Amazon has rolled out automatic prompt optimization for its Bedrock AI service, promising better performance across various AI tasks with minimal user effort.
The new feature lets users optimize prompts for multiple AI models through a single API call or by clicking a button in the Amazon Bedrock console, according to the AWS Machine Learning Blog.
The optimization tool currently works with several leading AI models, including Anthropic's Claude 3, Meta's Llama 3, Mistral's Large, and Amazon's Titan Text Premier.
Amazon's testing with open source datasets showed notable improvements. The company achieved an 18 percent better performance in text summarization using XSUM, an 8 percent improvement in RAG-based dialog continuation with DSTC, and a 22 percent boost in function calls using GLAIVE.
Simplified prompt engineering
AWS demonstrated the tool's practical use with an example of optimizing prompts for chat or call log classification. The system automatically refines the original prompt to be more precise, while making it easy to add and test variables like chat protocols.
Amazon says this automation aims to reduce the months-long process of manual prompt engineering that developers often face when finding optimal prompts for specific models and tasks.
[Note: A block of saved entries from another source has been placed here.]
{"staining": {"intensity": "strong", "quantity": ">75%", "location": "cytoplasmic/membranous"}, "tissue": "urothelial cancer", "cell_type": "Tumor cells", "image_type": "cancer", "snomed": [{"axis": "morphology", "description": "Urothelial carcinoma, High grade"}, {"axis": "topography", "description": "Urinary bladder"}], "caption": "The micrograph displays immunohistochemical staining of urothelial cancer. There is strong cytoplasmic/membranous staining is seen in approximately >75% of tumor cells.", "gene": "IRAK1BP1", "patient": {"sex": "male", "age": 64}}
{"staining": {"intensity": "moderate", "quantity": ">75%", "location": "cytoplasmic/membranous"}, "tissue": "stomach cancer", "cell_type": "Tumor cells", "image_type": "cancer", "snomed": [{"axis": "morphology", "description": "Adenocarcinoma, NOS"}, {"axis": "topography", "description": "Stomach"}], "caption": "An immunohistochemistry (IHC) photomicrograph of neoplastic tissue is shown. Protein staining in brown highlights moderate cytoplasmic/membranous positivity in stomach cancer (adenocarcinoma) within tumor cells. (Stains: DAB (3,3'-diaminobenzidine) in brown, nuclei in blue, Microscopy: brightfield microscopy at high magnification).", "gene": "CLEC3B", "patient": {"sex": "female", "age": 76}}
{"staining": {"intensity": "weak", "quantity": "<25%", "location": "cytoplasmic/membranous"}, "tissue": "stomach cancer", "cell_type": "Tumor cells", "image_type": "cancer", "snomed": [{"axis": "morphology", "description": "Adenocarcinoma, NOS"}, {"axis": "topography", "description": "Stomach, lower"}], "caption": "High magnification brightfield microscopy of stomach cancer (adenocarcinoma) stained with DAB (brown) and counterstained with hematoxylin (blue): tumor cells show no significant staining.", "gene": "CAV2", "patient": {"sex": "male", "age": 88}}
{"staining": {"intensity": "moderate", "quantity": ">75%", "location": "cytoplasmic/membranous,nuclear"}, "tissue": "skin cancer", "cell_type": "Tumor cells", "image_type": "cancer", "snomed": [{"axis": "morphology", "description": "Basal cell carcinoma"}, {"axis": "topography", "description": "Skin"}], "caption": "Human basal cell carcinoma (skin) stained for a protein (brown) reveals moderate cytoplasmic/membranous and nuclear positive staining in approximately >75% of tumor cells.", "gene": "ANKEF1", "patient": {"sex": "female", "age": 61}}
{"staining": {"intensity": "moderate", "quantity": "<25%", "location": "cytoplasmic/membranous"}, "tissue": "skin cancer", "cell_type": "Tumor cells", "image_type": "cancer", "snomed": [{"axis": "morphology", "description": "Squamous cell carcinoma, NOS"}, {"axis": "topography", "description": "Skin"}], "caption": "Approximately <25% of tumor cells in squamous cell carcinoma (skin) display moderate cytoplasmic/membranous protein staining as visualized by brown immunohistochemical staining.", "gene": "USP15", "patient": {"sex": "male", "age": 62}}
Humans still need to think for themselves
Both Anthropic and OpenAI have their own prompt optimization tools, but it's still unclear exactly how these systems evaluate improvements or how dependent they are on well-written initial prompts.
In my own experience, these automated tools often fall short when trying to improve carefully constructed prompts that use multiple examples (many-shot prompts). While they can help add structure or occasional detail, there's still no substitute for human expertise when it comes to understanding what a task requires and designing effective prompts to accomplish it.